Total : un bénéfice de 12,585 milliards d’euros

Le groupe pétrolier Total a publié mercredi un nouveau bénéfice net ajusté record pour 2006 de 12,585 milliards d’euros, en hausse de 5% sur 2005, grâce à la flambée des prix du pétrole, soit le plus gros bénéfice jamais enregistré par une entreprise française. Les revenus du groupe ont progressé de 12% à 153,802 milliards d’euros. La production d’hydrocarbures sur l’année a baissé de 5%, notamment à cause de l’insécurité dans le delta du Niger au Nigeria. La croissance du bénéfice du groupe a suivi ces dernières années la hausse des cours du brut.

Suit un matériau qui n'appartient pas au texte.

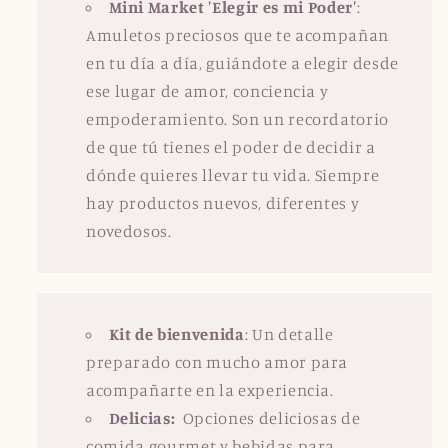
Mini Market 'Elegir es mi Poder'
:
Amuletos preciosos que te acompañan
en tu día a día, guiándote a elegir desde
ese lugar de amor, conciencia y
empoderamiento. Son un recordatorio
de que tú tienes el poder de decidir a
dónde quieres llevar tu vida. Siempre
hay productos nuevos, diferentes y
novedosos.
Kit de bienvenida
: Un detalle
preparado con mucho amor para
acompañarte en la experiencia.
Delicias:
Opciones deliciosas de
comida gourmet y bebidas para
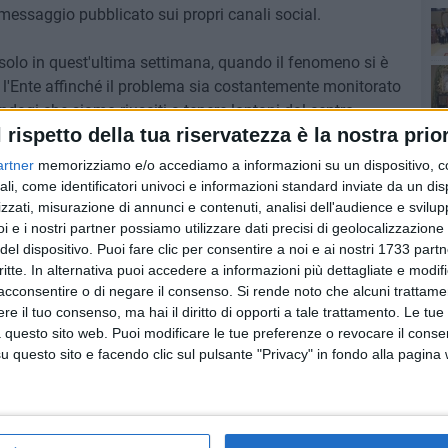
messaggio pubblicato sui propri canali social.
olo in quest'ultima settimana, quando il fenomeno si è
Ro
 l'Ente affinché il problema sia costantemente monitorato
andagi che siamo riusciti a tenere lontani dal centro
l rispetto della tua riservatezza è la nostra prior
.
artner
memorizziamo e/o accediamo a informazioni su un dispositivo, c
gli interventi messi in atto dall'Amministrazione comunale
ali, come identificatori univoci e informazioni standard inviate da un di
'ordinanza che vieta di somministrare cibo ai cani randagi
zzati, misurazione di annunci e contenuti, analisi dell'audience e svilupp
i e i nostri partner possiamo utilizzare dati precisi di geolocalizzazione 
zazione. Continueremo a lavorare in maniera decisa per
del dispositivo. Puoi fare clic per consentire a noi e ai nostri 1733 partn
esta situazione».
critte. In alternativa puoi accedere a informazioni più dettagliate e modif
acconsentire o di negare il consenso.
Si rende noto che alcuni trattamen
Pa
e il tuo consenso, ma hai il diritto di opporti a tale trattamento. Le tue
 questo sito web. Puoi modificare le tue preferenze o revocare il conse
Ro
questo sito e facendo clic sul pulsante "Privacy" in fondo alla pagina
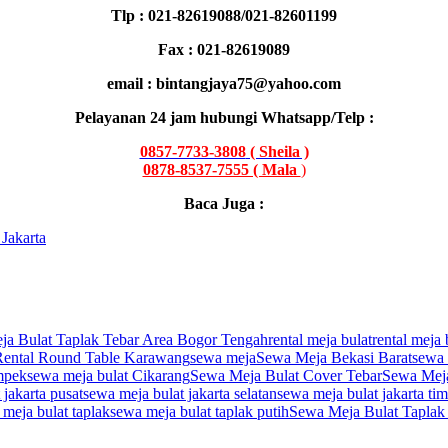
Tlp : 021-82619088/021-82601199
Fax : 021-82619089
email : bintangjaya75@yahoo.com
Pelayanan 24 jam hubungi Whatsapp/Telp :
0857-7733-3808
( Sheila )
0878-8537-7555 ( Mala
)
Baca Juga :
Jakarta
ja Bulat Taplak Tebar Area Bogor Tengah
rental meja bulat
rental meja 
Rental Round Table Karawang
sewa meja
Sewa Meja Bekasi Barat
sewa 
mpek
sewa meja bulat Cikarang
Sewa Meja Bulat Cover Tebar
Sewa Mej
 jakarta pusat
sewa meja bulat jakarta selatan
sewa meja bulat jakarta ti
meja bulat taplak
sewa meja bulat taplak putih
Sewa Meja Bulat Taplak 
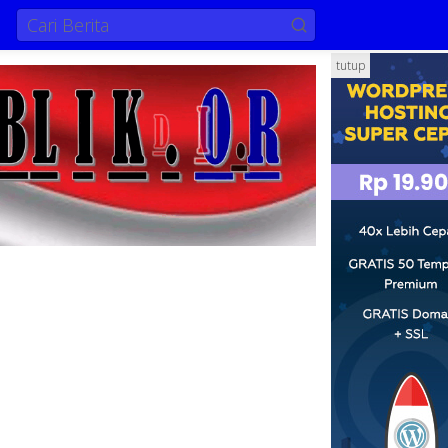
tutup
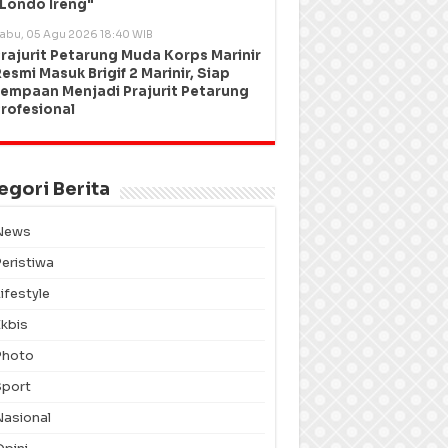
Londo Ireng"
abu, 05 Agu 2026 18:40 WIB
rajurit Petarung Muda Korps Marinir
esmi Masuk Brigif 2 Marinir, Siap
empaan Menjadi Prajurit Petarung
rofesional
egori Berita
News
Peristiwa
ifestyle
Ekbis
Photo
Sport
Nasional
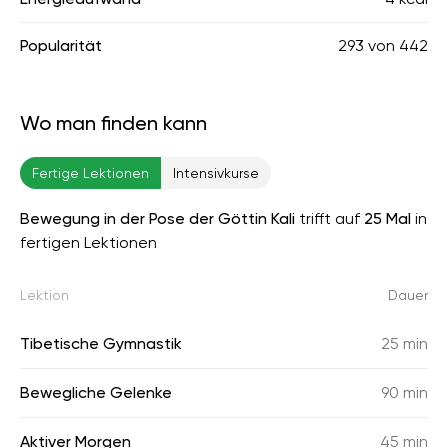
Popularität
293
von
442
Wo man finden kann
Fertige Lektionen
Intensivkurse
Bewegung in der Pose der Göttin Kali
trifft auf
25 Mal
in
fertigen Lektionen
Lektion
Dauer
Tibetische Gymnastik
25 min
Bewegliche Gelenke
90 min
Aktiver Morgen
45 min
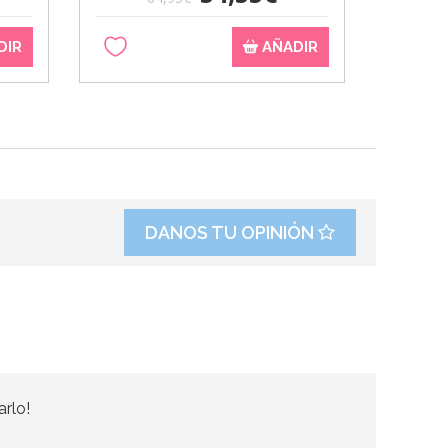
DIR
AÑADIR
DANOS TU OPINIÓN
arlo!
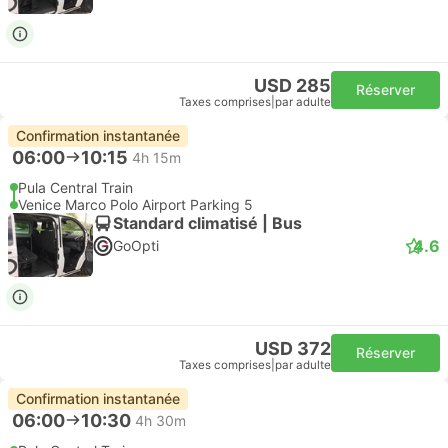
USD 285
Réserver
Taxes comprises
|
par adulte
Confirmation instantanée
06:00
10:15
4h 15m
Pula Central Train
Venice Marco Polo Airport Parking 5
Standard climatisé | Bus
4.6
GoOpti
USD 372
Réserver
Taxes comprises
|
par adulte
Confirmation instantanée
06:00
10:30
4h 30m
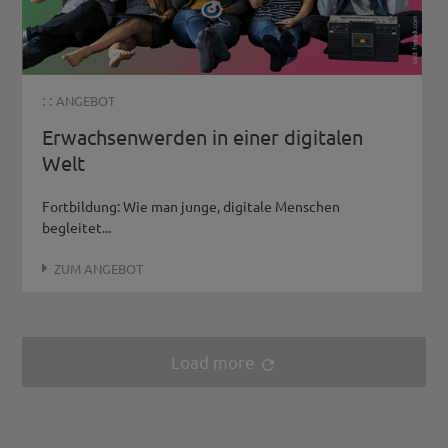
: :
ANGEBOT
Erwachsenwerden in einer digitalen
Welt
Fortbildung: Wie man junge, digitale Menschen
begleitet...
ZUM ANGEBOT
Load more
refresh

De 7 milliards en 2003, le bénéfice de Total a dépassé légèrement les 9 milliards en 2004 avant d’atteindre un précédent record de 12,003 milliards en 2005. Total, dont le bénéfice exprimé en dollars est de 15,8 milliards, reste cependant loin des profits engrangés par le numéro un du secteur, ExxonMobil, de 39,5 milliards de dollars. «L’année 2006 a été marquée par la persistance de conditions de marché globalement favorables. Les prix du brut affichent en moyenne une hausse par rapport à 2005 (…) et les marges de raffinage, bien qu’en net retrait par rapport à 2005 sont restées à un niveau satisfaisant», a commenté Thierry Desmarest, le président du groupe qui a laissé mardi soir les commandes opérationnelles à son dauphin Christophe de Margerie. Avec ce nouveau record, Total compte choyer ses actionnaires en leur reversant plus du tiers du bénéfice. Le groupe propose de verser un dividende de 1,87 euro par action, en hausse de 15% par rapport à 2005 et promet de poursuivre cette politique. Pour 2006-2010, Total prévoit une augmentation de sa production supérieure à 5% par an. Cette année, la croissance de la production devrait être de 6%, en tenant compte d’un impact des quotas OPEP de moins 1%. Le groupe compte notamment s’appuyer sur "la montée en puissance de Dalia en Angola", gisements jugé très prometteur et sur de nouveaux gisements en Angola et en Indonésie. La croissance de la production devrait être particulièrement forte dans le gaz naturel liquéfié (GNL), proche de 13% par an. Total voit pour 2007, «un environnement pétrolier globalement favorable avec des prix du pétrole brut et du gaz relativement élevés et des marges de raffinage européennes comparables au niveau moyen observé en 2006». Les réserves prouvées d’hydrocarbures s’élèvent à 11,120 milliards de barils à la fin 2006.